- Exercise directions -
Can you rewrite the records below with "chart" replaced by "graph" and nothing else altered? Leave the pictures out of your version.

___ Provided data

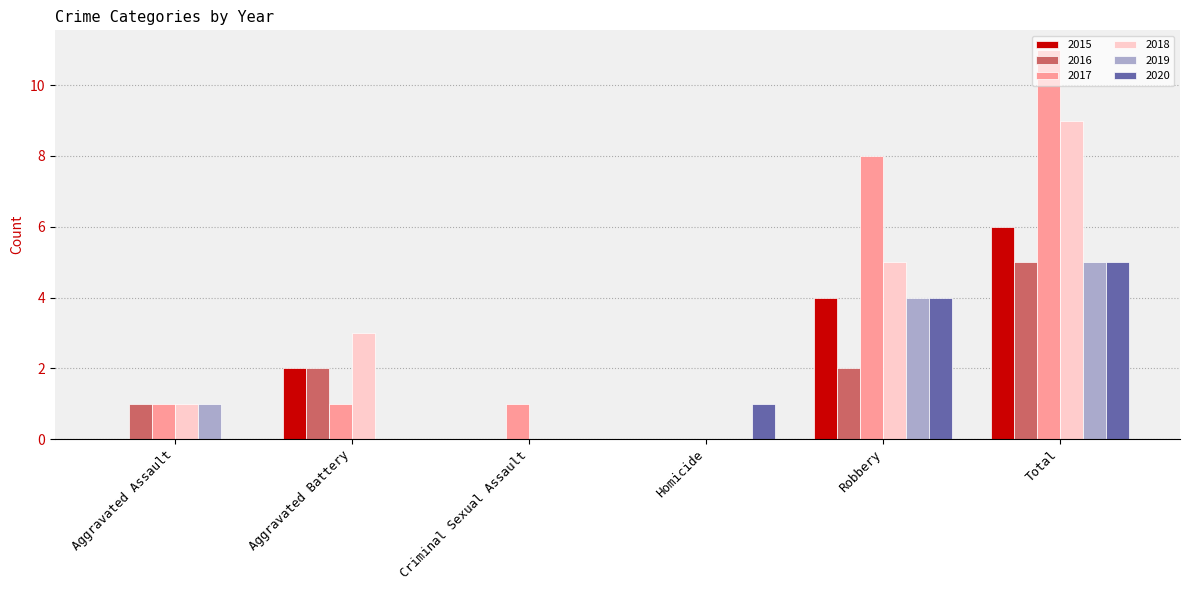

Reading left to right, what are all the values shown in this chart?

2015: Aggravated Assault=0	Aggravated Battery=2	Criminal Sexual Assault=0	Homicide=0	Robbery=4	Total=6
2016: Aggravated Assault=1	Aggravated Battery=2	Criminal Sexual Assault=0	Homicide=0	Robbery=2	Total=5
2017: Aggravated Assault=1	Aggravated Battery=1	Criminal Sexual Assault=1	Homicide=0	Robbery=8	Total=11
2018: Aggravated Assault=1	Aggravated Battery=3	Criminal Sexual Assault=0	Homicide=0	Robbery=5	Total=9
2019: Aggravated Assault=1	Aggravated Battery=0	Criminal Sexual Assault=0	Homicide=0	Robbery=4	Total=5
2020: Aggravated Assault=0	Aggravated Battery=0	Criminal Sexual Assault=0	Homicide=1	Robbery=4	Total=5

______

- Answer below -
Reading left to right, what are all the values shown in this graph?

2015: Aggravated Assault=0	Aggravated Battery=2	Criminal Sexual Assault=0	Homicide=0	Robbery=4	Total=6
2016: Aggravated Assault=1	Aggravated Battery=2	Criminal Sexual Assault=0	Homicide=0	Robbery=2	Total=5
2017: Aggravated Assault=1	Aggravated Battery=1	Criminal Sexual Assault=1	Homicide=0	Robbery=8	Total=11
2018: Aggravated Assault=1	Aggravated Battery=3	Criminal Sexual Assault=0	Homicide=0	Robbery=5	Total=9
2019: Aggravated Assault=1	Aggravated Battery=0	Criminal Sexual Assault=0	Homicide=0	Robbery=4	Total=5
2020: Aggravated Assault=0	Aggravated Battery=0	Criminal Sexual Assault=0	Homicide=1	Robbery=4	Total=5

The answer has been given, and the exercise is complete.